Monday, August 17, 2009

RTB gets reflexive!

As you may or may not know, I have blog entries from the Rocky Top Bear Show (don't ask) beamed over to FB, because I have some friends that asked me to. They may soon regret having asked, but I hope not!

I've been looking over syllabi for my courses this semester, and noticed the following assignment for my discourse analysis class:

"As outlined by Watt (2007), engaging in regular reflection on the research process and on your growth as a researcher is an integral part of all qualitative, interpretive research. This is particularly true of discourse analysis from a discursive perspective. This assignment asks you to begin a reflexivity journal this semester and to make regular entries throughout the semester. I suggest that you use a blog for this purpose and post the link in the discussion board. If you would rather keep your journal private, you can send the link only to me. Alternatively, you may keep your journal in a Word document or some other electronic means that can be shared with me on a regular basis. At the end of the semester please write a synthesis of your journal entries/experience in the class, particularly how you have developed as a researcher and your understanding of the theory and practice of discourse analysis, discursive psychology and its applications to your own research agenda."

I gave some thought to how I wanted to keep this reflexivity journal and what would be most meaningful to me. My mind went back to a powerful article by Rupert Wegerif (2006) that I had occasion to read in a recent CMC/CSCL course, where he at one point channels Merlau-Ponty channeling Heidegger:

"...[T]he source of meaning is to be found not in the figures or in their backgrounds but in the difference between the two because it is the boundary around a figure that makes it exist as a thinkable thing." (p. 145)
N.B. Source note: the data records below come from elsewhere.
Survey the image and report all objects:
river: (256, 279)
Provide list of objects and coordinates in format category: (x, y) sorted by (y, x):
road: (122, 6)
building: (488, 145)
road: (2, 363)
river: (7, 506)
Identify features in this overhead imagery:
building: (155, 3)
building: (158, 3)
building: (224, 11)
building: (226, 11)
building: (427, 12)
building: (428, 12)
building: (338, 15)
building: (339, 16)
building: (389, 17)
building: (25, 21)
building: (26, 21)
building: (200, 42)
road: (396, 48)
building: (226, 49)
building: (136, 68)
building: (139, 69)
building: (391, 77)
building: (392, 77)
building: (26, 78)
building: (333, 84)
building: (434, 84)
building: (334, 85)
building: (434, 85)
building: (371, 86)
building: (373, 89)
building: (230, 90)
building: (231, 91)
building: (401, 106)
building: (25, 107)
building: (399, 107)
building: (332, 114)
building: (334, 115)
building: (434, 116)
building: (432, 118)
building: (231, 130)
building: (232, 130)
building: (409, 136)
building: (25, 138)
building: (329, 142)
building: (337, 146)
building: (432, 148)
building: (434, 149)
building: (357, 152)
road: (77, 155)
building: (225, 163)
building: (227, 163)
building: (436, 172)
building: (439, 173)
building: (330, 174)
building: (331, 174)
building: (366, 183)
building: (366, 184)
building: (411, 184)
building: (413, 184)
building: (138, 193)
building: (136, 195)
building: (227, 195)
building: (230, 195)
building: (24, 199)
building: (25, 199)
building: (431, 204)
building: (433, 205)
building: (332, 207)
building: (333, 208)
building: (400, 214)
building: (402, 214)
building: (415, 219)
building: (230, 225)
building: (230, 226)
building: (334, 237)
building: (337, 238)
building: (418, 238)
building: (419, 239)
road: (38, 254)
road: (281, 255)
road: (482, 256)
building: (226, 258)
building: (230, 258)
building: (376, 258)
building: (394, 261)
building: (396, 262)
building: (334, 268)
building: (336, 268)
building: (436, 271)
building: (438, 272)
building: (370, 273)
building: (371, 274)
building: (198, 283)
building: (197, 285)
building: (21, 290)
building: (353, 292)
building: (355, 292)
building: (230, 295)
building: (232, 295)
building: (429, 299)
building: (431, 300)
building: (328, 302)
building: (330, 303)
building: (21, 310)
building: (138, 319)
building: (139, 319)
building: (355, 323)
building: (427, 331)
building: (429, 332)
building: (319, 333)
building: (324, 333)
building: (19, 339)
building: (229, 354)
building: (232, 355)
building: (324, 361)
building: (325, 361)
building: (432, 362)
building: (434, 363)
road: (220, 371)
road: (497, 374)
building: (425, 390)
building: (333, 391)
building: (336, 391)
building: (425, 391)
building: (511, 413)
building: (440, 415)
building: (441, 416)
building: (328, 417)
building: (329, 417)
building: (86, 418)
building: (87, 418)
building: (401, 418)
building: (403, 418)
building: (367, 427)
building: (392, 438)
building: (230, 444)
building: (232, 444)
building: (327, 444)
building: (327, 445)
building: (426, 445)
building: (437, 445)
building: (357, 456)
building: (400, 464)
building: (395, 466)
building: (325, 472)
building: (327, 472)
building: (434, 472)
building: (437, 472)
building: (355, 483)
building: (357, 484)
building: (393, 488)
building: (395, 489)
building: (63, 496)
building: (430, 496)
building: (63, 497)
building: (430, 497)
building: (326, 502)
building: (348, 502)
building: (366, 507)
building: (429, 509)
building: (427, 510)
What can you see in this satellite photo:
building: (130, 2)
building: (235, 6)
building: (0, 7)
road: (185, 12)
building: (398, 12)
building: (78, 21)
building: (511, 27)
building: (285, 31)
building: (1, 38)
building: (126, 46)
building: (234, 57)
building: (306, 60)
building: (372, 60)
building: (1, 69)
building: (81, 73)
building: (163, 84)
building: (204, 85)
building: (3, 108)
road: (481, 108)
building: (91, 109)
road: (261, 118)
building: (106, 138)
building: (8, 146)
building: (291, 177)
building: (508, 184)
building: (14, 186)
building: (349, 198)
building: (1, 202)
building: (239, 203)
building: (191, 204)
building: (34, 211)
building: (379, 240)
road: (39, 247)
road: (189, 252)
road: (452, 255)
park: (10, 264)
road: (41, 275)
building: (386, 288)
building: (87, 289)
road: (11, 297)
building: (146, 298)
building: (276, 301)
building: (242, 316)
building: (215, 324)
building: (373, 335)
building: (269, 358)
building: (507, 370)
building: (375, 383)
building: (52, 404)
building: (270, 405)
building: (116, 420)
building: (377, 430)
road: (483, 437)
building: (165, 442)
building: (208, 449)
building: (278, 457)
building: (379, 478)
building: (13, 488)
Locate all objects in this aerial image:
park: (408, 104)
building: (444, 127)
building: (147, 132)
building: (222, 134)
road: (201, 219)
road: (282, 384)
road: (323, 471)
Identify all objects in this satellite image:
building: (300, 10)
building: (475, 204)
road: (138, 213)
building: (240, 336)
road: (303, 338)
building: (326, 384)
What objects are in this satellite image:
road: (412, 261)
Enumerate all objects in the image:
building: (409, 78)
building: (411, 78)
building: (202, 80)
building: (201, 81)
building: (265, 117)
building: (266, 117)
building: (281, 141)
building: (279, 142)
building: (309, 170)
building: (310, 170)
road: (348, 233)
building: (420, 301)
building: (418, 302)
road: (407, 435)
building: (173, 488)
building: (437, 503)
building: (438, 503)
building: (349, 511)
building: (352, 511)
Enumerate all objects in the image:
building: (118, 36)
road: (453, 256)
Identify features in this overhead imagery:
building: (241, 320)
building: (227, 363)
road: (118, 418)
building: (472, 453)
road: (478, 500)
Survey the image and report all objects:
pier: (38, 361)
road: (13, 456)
This resonated strongly with a previous allusion to Bakhtin in the same article:

"the meaning of an utterance is not reducible to the intentions of the speaker or to the response of the addressee but emerges between these two". (p. 144)

I could very well keep this a private affair between teacher and student, or perhaps even open it up to classmates, but I'm certain that the entries would not _mean_ as much to me, because if I buy into this idea that meaning emerges in the boundary between "figure" and "background" or "speaker" and "addressee", why would I not want that boundary to be a granular as I could get it? Besides, a lot of my FB friends either are profound colleagues whose opinions I respect immensely and who "get" what I'm doing or are good friends who have my implicit trust and who often "don't get" what I'm doing, and the reactions on both ends of the spectrum are very helpful in reformulating my thinking.

So I'm using the Rocky Top Bear Show (well, a part of it) to house my reflexivity journal, which means that entries will also pop up in FB. Please feel free to react / discuss / whatever, either on the blog or on FB. Tag = epc531. If you're not inclined to play the part of "background" or "addressee", please ignore the posts. I just wanted you to know that no, I haven't become completely unhinged, I'm being "encouraged" (with a 30-percent-of-your-grade gun to my head) to essentially "think out loud". So you have my sincere thanks or most abject apologies, whichever is most befitting.


Watt, D. (2007). On becoming a qualitative researcher: The value of reflexivity. The Qualitative Report 12 (1), 82-101.

Wegerif, R. (2006). A dialogic understanding of the relationship between CSCL and teaching thinking skills. Computer-Supported Collaborative Learning 1 (1), 143-157.